▸ **EXERCISE**: Reproduce every line of text in the records verbatim, omitting the pictures from the output.

▸ **Page text extracted as data**:
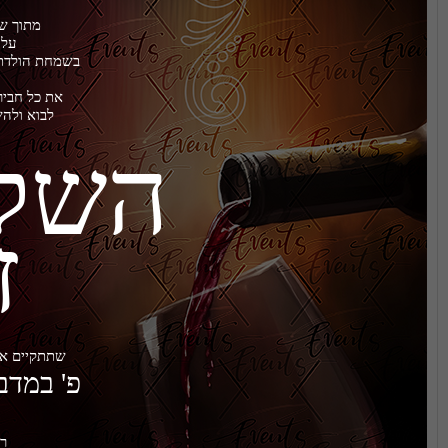
לבוא ולהשתתף בשמחתי אצל
זכר
שתתקיים אי''ה בליל שבת קודש
פ' במדבר הבעל''ט
רח' הלווים 3 ירושלים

▸ **RESPONSE BOX**:
לבוא ולהשתתף בשמחתי אצל
זכר
שתתקיים אי''ה בליל שבת קודש
פ' במדבר הבעל''ט
רח' הלווים 3 ירושלים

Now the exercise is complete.